In either path they can race, win money, and therefore upgrade their truck.
Now I really can’t figure out which is best, keeping the single player and multiplayer progression seperate, or letting the user only have one character/truck for both.
Advantages of keeping them seperate
Player is forced to start multiplayer as a noob and work their way up, providing more accurate stats in the online league
Player may be engaged in the game for longer, as they have two upgrade paths
Disadvantages of keeping them seperate
Player has to essentially play two seperate paths, and may get frustrated having to upgrade a truck twice
I’ve always been wary of having too much progression in the multiplayer game mode. Pitting the newb against players that are not only more experienced than them, but also have a huge statistical advantage, is no fun at all for the new guy.
Now, if all of your progression is side-grades and aesthetic (Mario Kart, for example), you can mix people well. Or, you could create ‘Leagues’ that have some sort of stat cap associated with them, so the new guy with the basic truck is pretty much facing opponents with similarly simple trucks, while the Monster Masters are duking it out with their fully upgraded Crushing Machines.
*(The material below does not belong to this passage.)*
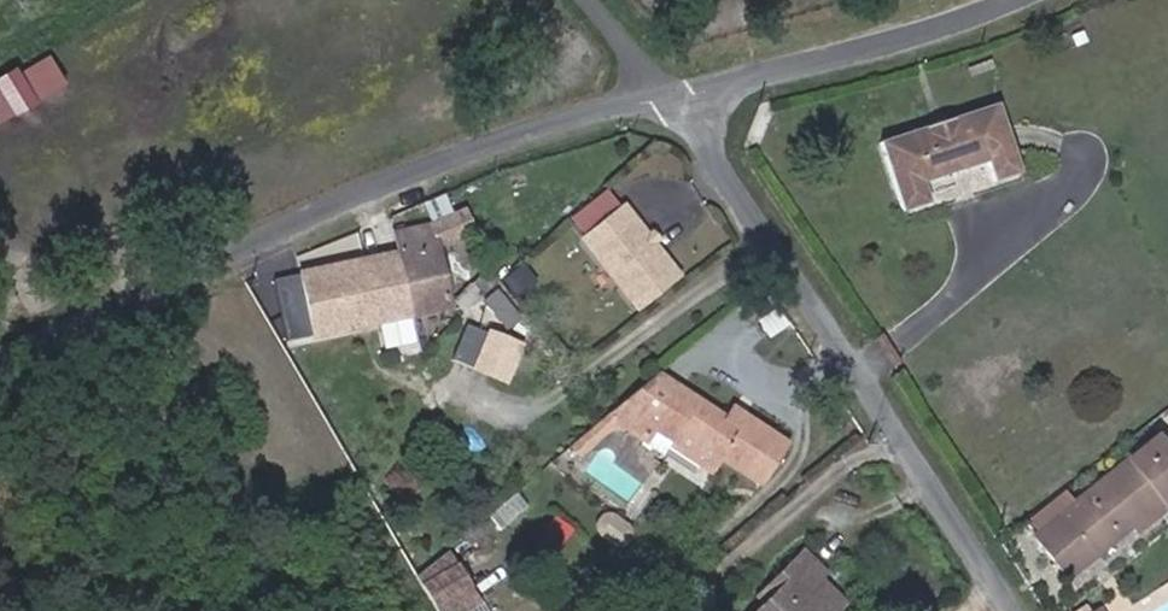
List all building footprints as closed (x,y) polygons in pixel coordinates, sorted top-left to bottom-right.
[(1086,42),(1083,33),(1072,37),(1075,46),(1086,42)] [(0,85),(0,104),(78,62),(70,47),(38,64),(34,56),(14,66),(19,75),(0,85)] [(923,184),(987,162),(993,183),(1020,174),(997,104),(879,143),(902,213),(929,204),(923,184)] [(587,237),(619,211),(608,198),(576,223),(587,237)] [(637,309),(677,276),(623,208),(619,211),(587,237),(583,240),(637,309)] [(429,224),(393,233),(398,254),(365,261),(371,293),(405,285),(412,316),(448,308),(434,247),(472,231),(464,210),(429,224)] [(492,247),(485,232),(469,240),(476,254),(492,247)] [(365,327),(412,316),(405,285),(371,293),(365,261),(299,276),(312,338),(356,329),(355,324),(364,322),(365,327)] [(506,269),(510,265),(506,261),(502,264),(506,269)] [(519,294),(540,280),(529,264),(508,278),(519,294)] [(463,313),(499,280),(491,271),(454,304),(463,313)] [(456,363),(454,399),(508,402),(510,366),(456,363)] [(760,484),(786,445),(731,409),(724,420),(656,373),(606,415),(615,421),(634,434),(643,422),(656,431),(667,439),(664,443),(712,474),(722,459),(760,484)] [(596,436),(615,421),(606,415),(590,429),(596,436)] [(648,443),(656,431),(643,422),(634,434),(648,443)] [(1167,501),(1167,460),(1152,440),(1032,537),(1066,579),(1131,526),(1160,502),(1163,505),(1167,501)] [(513,510),(505,501),(486,518),(495,527),(513,510)] [(1137,533),(1166,510),(1163,505),(1160,502),(1131,526),(1137,533)] [(845,609),(817,581),(823,574),(803,553),(771,585),(778,591),(765,605),(759,610),(843,610),(845,609)] [(765,605),(778,591),(771,585),(758,598),(765,605)]
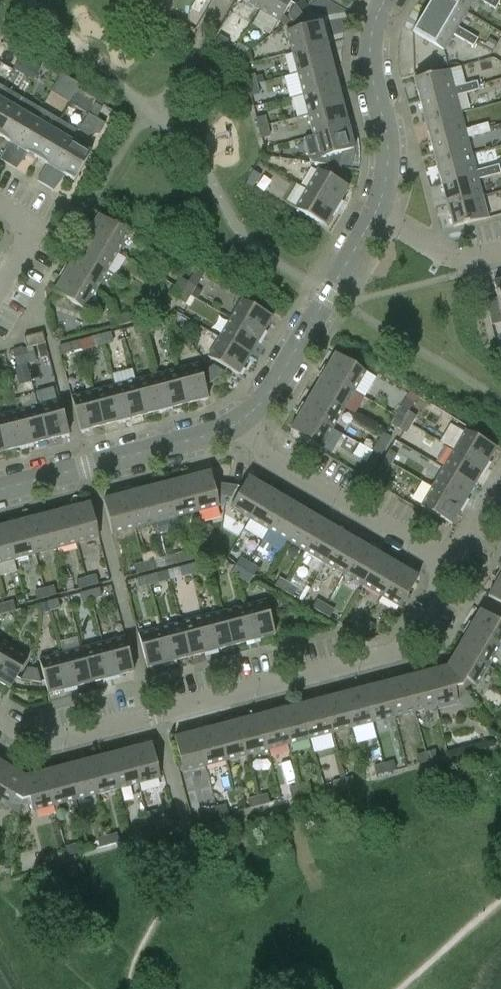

As far as the issue with ‘separate upgrade paths’, I prefer a single path, unless the gameplay between them in drastically different (single player is racing focused, multiplayer is more of a monster crushing arena), each with a distinct upgrade path.
How 'bout having some stuff that’s shared and some stuff that’s not? Then you can pick on a per-item basis whether it should go in one, the other, or both. You can also design parts of your advancement specifically for each.
How about making the superficial stuff shared? (Can trucks wear hats?) In a lot of MMO’s, half the point of getting gear is just for looks. Players can show off how they’ve tricked out the appearance of their trucks, and everyone can still compete against each other fairly, which increases the matchup pool.
Yeah I was thinking of having some special single-player only truck skins and branded tyres that the player can use in multiplayer, to show off achievements or if they finished the single player game.
But I would like to have some multiplayer achievements for show too.
Problem with that is if it’s singleplayer with game progress which is same as multiplayer, you’ll have to force your player to keep your game online everytime.
If you won’t do that there will be risks to exploiting this system. Meaning your singleplayer game progress can be hacked offline and then synchronized with your server, making his progress “legit”.
Correct, although if the connection is lost I may store data locally temporarily then write any deltas to the server once the player comes back online, while doing validation on it.
I’m still implementing the backend stuff, so not 100% sure if I will do that yet.
Kind of like Diablo 2, you could hack your single player character, and take it to the games non-official servers (can’t remember exactly, was in the LAN mode) and play your hacked characters online.
You could have different options and upgrades for those who take the time to play single player (while still connected).
Issue I see with the whole store data locally and re-validating once reconnected is, the data is still stored locally. It can and will be altered by hackers, and how can the server tell if the upgrades and items that were hacked are legit, or not legit?